[About this task]: Only those lines in the data below from the line containing "Click this link" through the line containing "- The bubble", both included, should be restated word for word.

[Source material]:
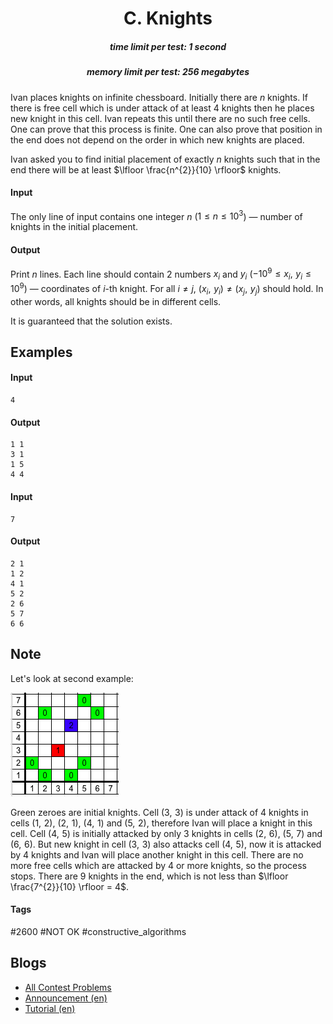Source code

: <h1 style='text-align: center;'> C. Knights</h1>

<h5 style='text-align: center;'>time limit per test: 1 second</h5>
<h5 style='text-align: center;'>memory limit per test: 256 megabytes</h5>

Ivan places knights on infinite chessboard. Initially there are $n$ knights. If there is free cell which is under attack of at least $4$ knights then he places new knight in this cell. Ivan repeats this until there are no such free cells. One can prove that this process is finite. One can also prove that position in the end does not depend on the order in which new knights are placed.

Ivan asked you to find initial placement of exactly $n$ knights such that in the end there will be at least $\lfloor \frac{n^{2}}{10} \rfloor$ knights.

#### Input

The only line of input contains one integer $n$ ($1 \le n \le 10^{3}$) — number of knights in the initial placement.

#### Output

Print $n$ lines. Each line should contain $2$ numbers $x_{i}$ and $y_{i}$ ($-10^{9} \le x_{i}, \,\, y_{i} \le 10^{9}$) — coordinates of $i$-th knight. For all $i \ne j$, $(x_{i}, \,\, y_{i}) \ne (x_{j}, \,\, y_{j})$ should hold. In other words, all knights should be in different cells.

It is guaranteed that the solution exists.

## Examples

#### Input


```text
4  

```
#### Output


```text
1 1  
3 1  
1 5  
4 4  

```
#### Input


```text
7  

```
#### Output


```text
2 1  
1 2  
4 1  
5 2  
2 6  
5 7  
6 6  

```
## Note

Let's look at second example:

![](images/d3e89995f4f0c093ee068cbf292b220cf3ee9b26.png)

Green zeroes are initial knights. Cell $(3, \,\, 3)$ is under attack of $4$ knights in cells $(1, \,\, 2)$, $(2, \,\, 1)$, $(4, \,\, 1)$ and $(5, \,\, 2)$, therefore Ivan will place a knight in this cell. Cell $(4, \,\, 5)$ is initially attacked by only $3$ knights in cells $(2, \,\, 6)$, $(5, \,\, 7)$ and $(6, \,\, 6)$. But new knight in cell $(3, \,\, 3)$ also attacks cell $(4, \,\, 5)$, now it is attacked by $4$ knights and Ivan will place another knight in this cell. There are no more free cells which are attacked by $4$ or more knights, so the process stops. There are $9$ knights in the end, which is not less than $\lfloor \frac{7^{2}}{10} \rfloor = 4$.



#### Tags 

#2600 #NOT OK #constructive_algorithms 

## Blogs
- [All Contest Problems](../Codeforces_Round_518_(Div._1)_[Thanks,_Mail.Ru!].md)
- [Announcement (en)](../blogs/Announcement_(en).md)
- [Tutorial (en)](../blogs/Tutorial_(en).md)
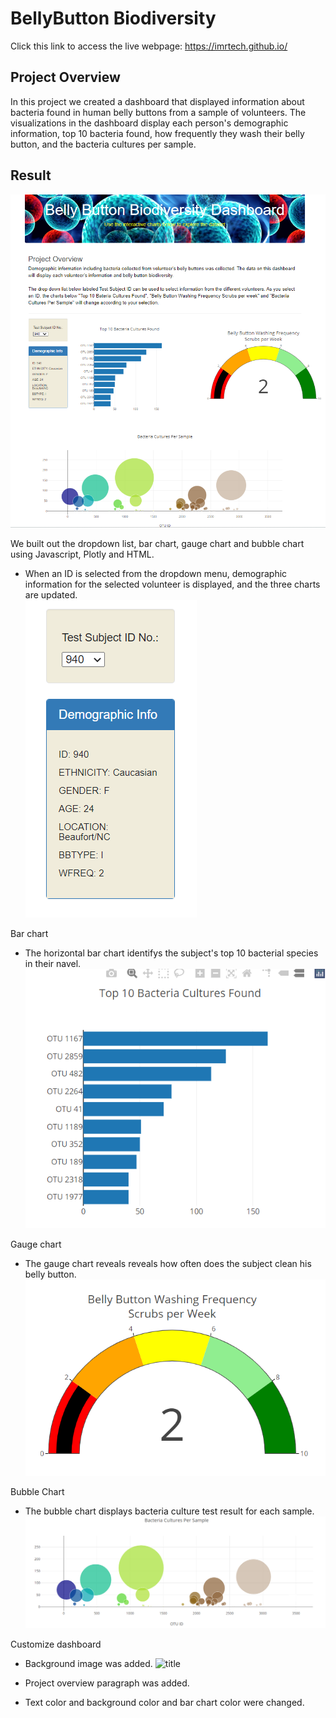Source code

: # BellyButton Biodiversity

Click this link to access the live webpage: https://imrtech.github.io/

## Project Overview
In this project we created a dashboard that displayed information about bacteria found in human belly buttons from a sample of volunteers. The visualizations in the dashboard display each person's demographic information, top 10 bacteria found, how frequently they wash their belly button, and the bacteria cultures per sample.

## Result

![image](/static/images/customizedashboard.png)

We built out the dropdown list, bar chart, gauge chart and bubble chart using Javascript, Plotly and HTML.  
- When an ID is selected from the dropdown menu, demographic information for the selected volunteer is displayed, and the three charts are updated.       
![image](/static/images/dropdownmenu.png)

Bar chart
- The horizontal bar chart identifys the subject's top 10 bacterial species in their navel.    
![image](/static/images/toptenbacteria.png)

  
Gauge chart
- The gauge chart reveals reveals how often does the subject clean his belly button.  
![title](/static/images/bbwashfreq.png)

  
Bubble Chart
- The bubble chart displays bacteria culture test result for each sample.
![title](/static/images/bacteriaculturesamples.png)

  
Customize dashboard
- Background image was added.
![title](http://biodiversity.institute.ufl.edu/wp-content/uploads/2017/02/bacteria.jpg)

- Project overview paragraph was added.
- Text color and background color and bar chart color were changed.     
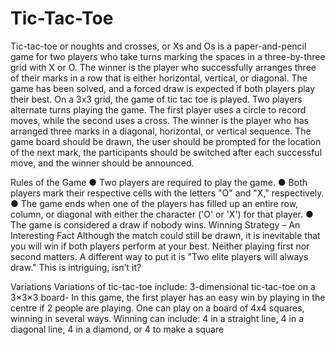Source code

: # Tic-Tac-Toe

 Tic-tac-toe or noughts and crosses, or Xs and Os is a paper-and-pencil game
 for two players who take turns marking the spaces in a three-by-three grid with
 X or O. The winner is the player who successfully arranges three of their marks
 in a row that is either horizontal, vertical, or diagonal. The game has been
 solved, and a forced draw is expected if both players play their best.
 On a 3x3 grid, the game of tic tac toe is played. Two players alternate turns
 playing the game. The first player uses a circle to record moves, while the
 second uses a cross. The winner is the player who has arranged three marks
 in a diagonal, horizontal, or vertical sequence. The game board should be
 drawn, the user should be prompted for the location of the next mark, the
 participants should be switched after each successful move, and the winner
 should be announced.


 
Rules of the Game
 ● Two players are required to play the game.
 ● Both players mark their respective cells with the letters "O" and "X,"
 respectively.
 ● The game ends when one of the players has filled up an entire row,
 column, or diagonal with either the character ('O' or 'X') for that player.
 ● The game is considered a draw if nobody wins.
 Winning Strategy – An Interesting Fact
 Although the match could still be drawn, it is inevitable that you will win if both
 players perform at your best. Neither playing first nor second matters.
 A different way to put it is "Two elite players will always draw."
 This is intriguing, isn't it?

 
Variations
 Variations of tic-tac-toe include:
 3-dimensional tic-tac-toe on a 3×3×3 board- In this game, the first player has
 an easy win by playing in the centre if 2 people are playing.
 One can play on a board of 4x4 squares, winning in several ways. Winning can
 include: 4 in a straight line, 4 in a diagonal line, 4 in a diamond, or 4 to make a
 square
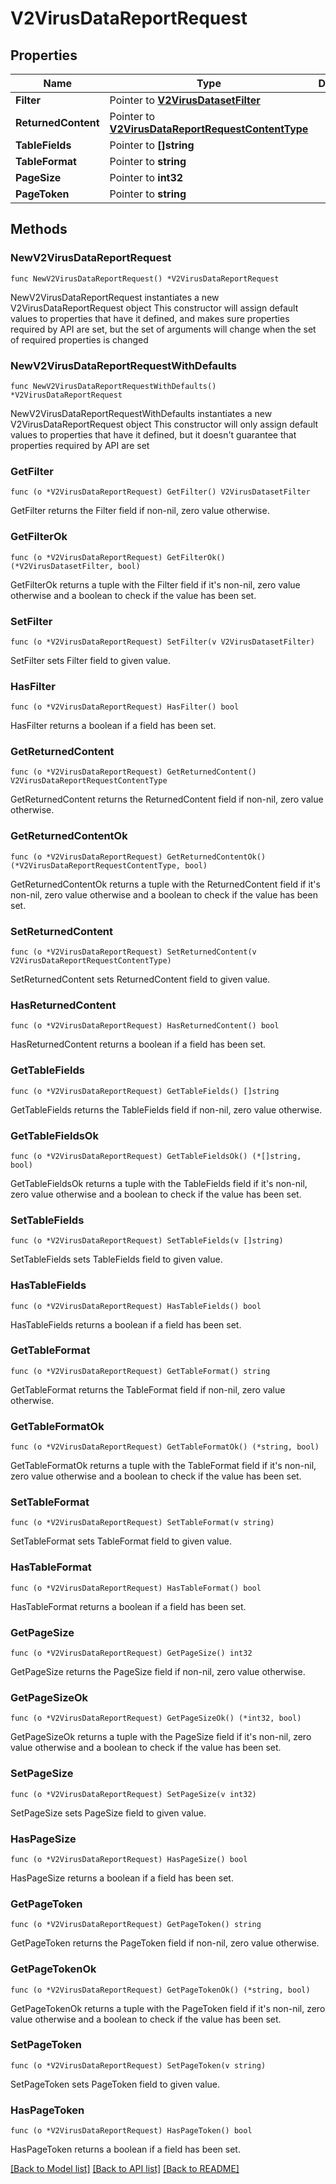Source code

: # V2VirusDataReportRequest

## Properties

Name | Type | Description | Notes
------------ | ------------- | ------------- | -------------
**Filter** | Pointer to [**V2VirusDatasetFilter**](V2VirusDatasetFilter.md) |  | [optional] 
**ReturnedContent** | Pointer to [**V2VirusDataReportRequestContentType**](V2VirusDataReportRequestContentType.md) |  | [optional] [default to V2VIRUSDATAREPORTREQUESTCONTENTTYPE_COMPLETE]
**TableFields** | Pointer to **[]string** |  | [optional] 
**TableFormat** | Pointer to **string** |  | [optional] 
**PageSize** | Pointer to **int32** |  | [optional] 
**PageToken** | Pointer to **string** |  | [optional] 

## Methods

### NewV2VirusDataReportRequest

`func NewV2VirusDataReportRequest() *V2VirusDataReportRequest`

NewV2VirusDataReportRequest instantiates a new V2VirusDataReportRequest object
This constructor will assign default values to properties that have it defined,
and makes sure properties required by API are set, but the set of arguments
will change when the set of required properties is changed

### NewV2VirusDataReportRequestWithDefaults

`func NewV2VirusDataReportRequestWithDefaults() *V2VirusDataReportRequest`

NewV2VirusDataReportRequestWithDefaults instantiates a new V2VirusDataReportRequest object
This constructor will only assign default values to properties that have it defined,
but it doesn't guarantee that properties required by API are set

### GetFilter

`func (o *V2VirusDataReportRequest) GetFilter() V2VirusDatasetFilter`

GetFilter returns the Filter field if non-nil, zero value otherwise.

### GetFilterOk

`func (o *V2VirusDataReportRequest) GetFilterOk() (*V2VirusDatasetFilter, bool)`

GetFilterOk returns a tuple with the Filter field if it's non-nil, zero value otherwise
and a boolean to check if the value has been set.

### SetFilter

`func (o *V2VirusDataReportRequest) SetFilter(v V2VirusDatasetFilter)`

SetFilter sets Filter field to given value.

### HasFilter

`func (o *V2VirusDataReportRequest) HasFilter() bool`

HasFilter returns a boolean if a field has been set.

### GetReturnedContent

`func (o *V2VirusDataReportRequest) GetReturnedContent() V2VirusDataReportRequestContentType`

GetReturnedContent returns the ReturnedContent field if non-nil, zero value otherwise.

### GetReturnedContentOk

`func (o *V2VirusDataReportRequest) GetReturnedContentOk() (*V2VirusDataReportRequestContentType, bool)`

GetReturnedContentOk returns a tuple with the ReturnedContent field if it's non-nil, zero value otherwise
and a boolean to check if the value has been set.

### SetReturnedContent

`func (o *V2VirusDataReportRequest) SetReturnedContent(v V2VirusDataReportRequestContentType)`

SetReturnedContent sets ReturnedContent field to given value.

### HasReturnedContent

`func (o *V2VirusDataReportRequest) HasReturnedContent() bool`

HasReturnedContent returns a boolean if a field has been set.

### GetTableFields

`func (o *V2VirusDataReportRequest) GetTableFields() []string`

GetTableFields returns the TableFields field if non-nil, zero value otherwise.

### GetTableFieldsOk

`func (o *V2VirusDataReportRequest) GetTableFieldsOk() (*[]string, bool)`

GetTableFieldsOk returns a tuple with the TableFields field if it's non-nil, zero value otherwise
and a boolean to check if the value has been set.

### SetTableFields

`func (o *V2VirusDataReportRequest) SetTableFields(v []string)`

SetTableFields sets TableFields field to given value.

### HasTableFields

`func (o *V2VirusDataReportRequest) HasTableFields() bool`

HasTableFields returns a boolean if a field has been set.

### GetTableFormat

`func (o *V2VirusDataReportRequest) GetTableFormat() string`

GetTableFormat returns the TableFormat field if non-nil, zero value otherwise.

### GetTableFormatOk

`func (o *V2VirusDataReportRequest) GetTableFormatOk() (*string, bool)`

GetTableFormatOk returns a tuple with the TableFormat field if it's non-nil, zero value otherwise
and a boolean to check if the value has been set.

### SetTableFormat

`func (o *V2VirusDataReportRequest) SetTableFormat(v string)`

SetTableFormat sets TableFormat field to given value.

### HasTableFormat

`func (o *V2VirusDataReportRequest) HasTableFormat() bool`

HasTableFormat returns a boolean if a field has been set.

### GetPageSize

`func (o *V2VirusDataReportRequest) GetPageSize() int32`

GetPageSize returns the PageSize field if non-nil, zero value otherwise.

### GetPageSizeOk

`func (o *V2VirusDataReportRequest) GetPageSizeOk() (*int32, bool)`

GetPageSizeOk returns a tuple with the PageSize field if it's non-nil, zero value otherwise
and a boolean to check if the value has been set.

### SetPageSize

`func (o *V2VirusDataReportRequest) SetPageSize(v int32)`

SetPageSize sets PageSize field to given value.

### HasPageSize

`func (o *V2VirusDataReportRequest) HasPageSize() bool`

HasPageSize returns a boolean if a field has been set.

### GetPageToken

`func (o *V2VirusDataReportRequest) GetPageToken() string`

GetPageToken returns the PageToken field if non-nil, zero value otherwise.

### GetPageTokenOk

`func (o *V2VirusDataReportRequest) GetPageTokenOk() (*string, bool)`

GetPageTokenOk returns a tuple with the PageToken field if it's non-nil, zero value otherwise
and a boolean to check if the value has been set.

### SetPageToken

`func (o *V2VirusDataReportRequest) SetPageToken(v string)`

SetPageToken sets PageToken field to given value.

### HasPageToken

`func (o *V2VirusDataReportRequest) HasPageToken() bool`

HasPageToken returns a boolean if a field has been set.


[[Back to Model list]](../README.md#documentation-for-models) [[Back to API list]](../README.md#documentation-for-api-endpoints) [[Back to README]](../README.md)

[Completed exercise]:
Click this link to access the live webpage: https://imrtech.github.io/

## Project Overview
In this project we created a dashboard that displayed information about bacteria found in human belly buttons from a sample of volunteers. The visualizations in the dashboard display each person's demographic information, top 10 bacteria found, how frequently they wash their belly button, and the bacteria cultures per sample.

## Result

![image](/static/images/customizedashboard.png)

We built out the dropdown list, bar chart, gauge chart and bubble chart using Javascript, Plotly and HTML.  
- When an ID is selected from the dropdown menu, demographic information for the selected volunteer is displayed, and the three charts are updated.       
![image](/static/images/dropdownmenu.png)

Bar chart
- The horizontal bar chart identifys the subject's top 10 bacterial species in their navel.    
![image](/static/images/toptenbacteria.png)

  
Gauge chart
- The gauge chart reveals reveals how often does the subject clean his belly button.  
![title](/static/images/bbwashfreq.png)

  
Bubble Chart
- The bubble chart displays bacteria culture test result for each sample.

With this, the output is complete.